As for sports, I cannot even imagine not using 'w', it wouldn't make any grammatical sentence no matter which case you'd try to use. Not with playing - you play 'w coś'. In this particular sentence however, 'w' means, in my opinion, "in the event".
But with training, you do actually 'trenować coś' - trenować bieganie, trenować piłkę nożną, etc. - without a preposition.
Correct translation should be: I have never ran in a marathon. You don't say - 'I have never eat in a restaurant'. You say - 'I have never ate in a restaurant'. Same grammatical principle applies.
run (third-person singular simple present runs, present participle running, simple past ran, past participle run)
You use the past participle form in Present/Past Perfect, not the simple past form...
Of course you would use the past participle in most cases including these sentences: I have never run a marathon I have never eaten a cake I have never sang a song. I have never drunk a beer
What makes this sentence different is that it ends abruptly.
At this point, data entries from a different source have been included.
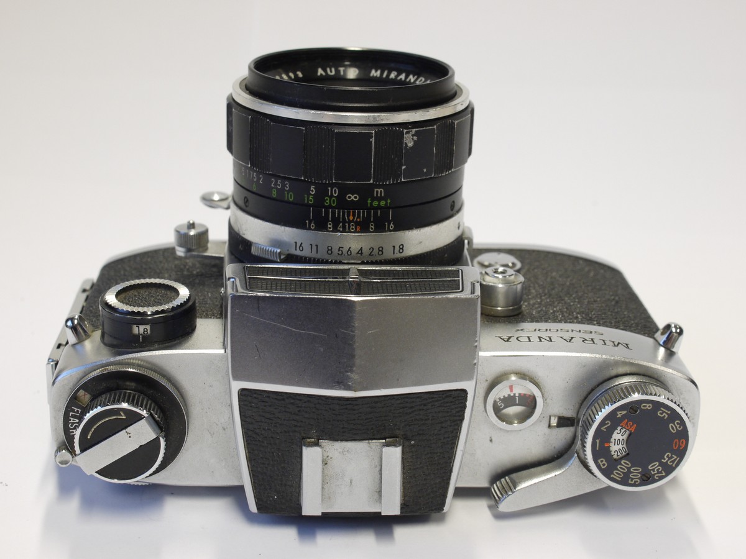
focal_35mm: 60
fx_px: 1293
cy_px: 280
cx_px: 373
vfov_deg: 24.4
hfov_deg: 32.2
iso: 400
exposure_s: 1/15
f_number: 8
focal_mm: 30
The action of running is taking place IN A marathon with the emphasis on the noun rather than the verb. English people would use the simple past more frequently than the past participle when the stress is on the noun (although these sentences quite rare): I have never ran in a marathon I have never ate in a restaurant I have never sung in a band I have never froze in a freezer I have never drank in a pub.
If you extend the sentence any further then the sentence would be treated with the past particple.
I have never run in a marathon before I have never eaten a cake in this restaurant.
But simply 'I have never run in a marathon' sounds incorrect because it's almost like half a sentence. Most people would say 'I have never run a marathon' or 'I have never run in a marathon before'
The participle of "to run" is always "run" regardless of the length of the sentence or how it ends. Even when the emphasis is on the noun, the verb still has to be conjugated correctly, either using "I never ran" without the auxiliary "have" and with the simple past form "ran", or using the past perfect "I have never run" with the auxiliary "have" and the past participle form "run". See this full conjugation of the verb "to run".
By the book you are correct, but language, which is always changing by the way, is spoken. I'd be interested to run a survey on this because I reckon the majority of Brits and Americans would say 'I have never ran in a marathon' instead of 'I have never run in a marathon', It just sounds unnatural.